Reputation: 89
What's a good way of unpivoting a dataframe without having to hard-code the column names, I've 50+ columns that need to switch to rows. I've tried the following, given this example:
Using Python 2.7
df:
+----------+-------+-------+-------+-------+-------+
|Category |Col_A |Col_B |Col_C |Col_D |.......|
+----------+-------+-------+-------+-------+-------+
|Category1 |1 |0 |3 |0 |.......|
+----------+-------+-------+-------+-------+-------+
|Category2 |5 |0 |2 |0 |.......|
+----------+-------+-------+-------+-------+-------+
|Category3 |0 |6 |0 |4 |.......|
+----------+-------+-------+-------+-------+-------+
Code:
Determine the column (Col_X) names:
cols = df.columns[1:]
Gets the column count and creates the format 'Col_X', Col_X for each:
x = ""
cnt = 0
for c in cols:
cnt += 1
x += "'"+str(c)+"', " + str(c) + ", "
Removes last two characters:
x = x[:-2]
Creates the full expression:
xpr = "\"stack(" + str(cnt) + ", " + str(x) + ") as (Type,Value)\""
Output:
df_output = df.select("Category",expr(xpr))
But it returns something like this:
df_output.show()
+----------+-------+-------+-------+-------+-------+
|Category |stack(55, 'Col_A', Col_A, 'Col_B', Col_B....

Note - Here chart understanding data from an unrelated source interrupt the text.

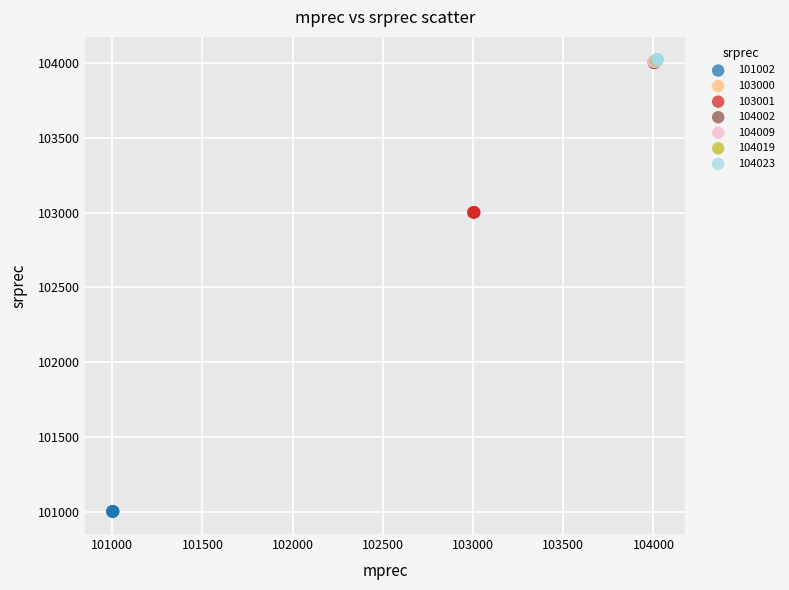

What are all the series names shown in the legend?

101002, 103000, 103001, 104002, 104009, 104019, 104023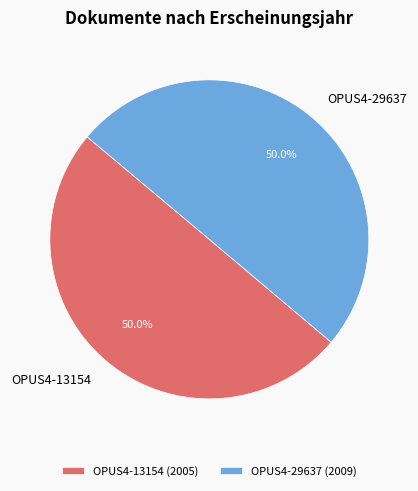

True or false: OPUS4-29637 accounts for 35% of the total.

False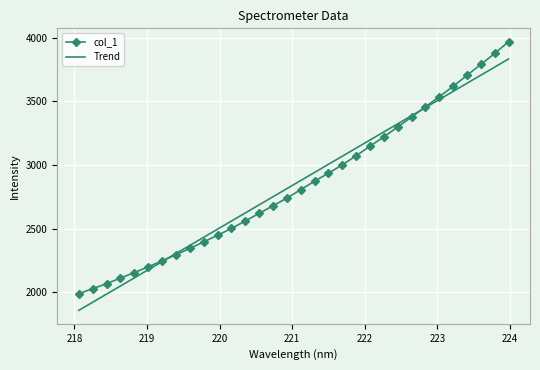

List the series in order of their peak value, lowest first.

Trend, col_1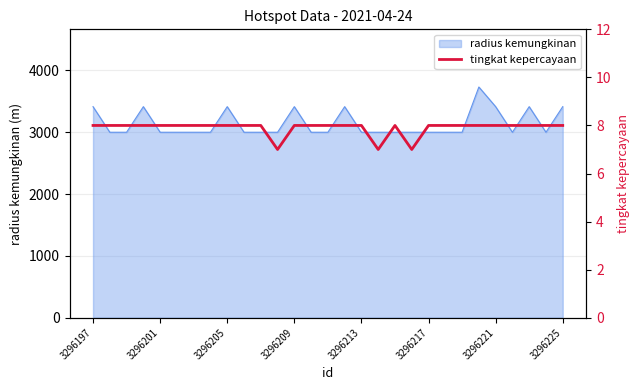

What is the highest value of the radius kemungkinan series?

3732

+----------+-------+-------+-------+-------+-------+
|Category1 |
+----------+
|Category2 |
+----------+
|Category3 |
+----------+
Upvotes: 1
Views: 2122
Reputation: 89
I managed to make it work by applying this on the expression buildup:
xpr = """stack({}, {}) as (Type,Value)""".format(cnt,x)
Upvotes: 1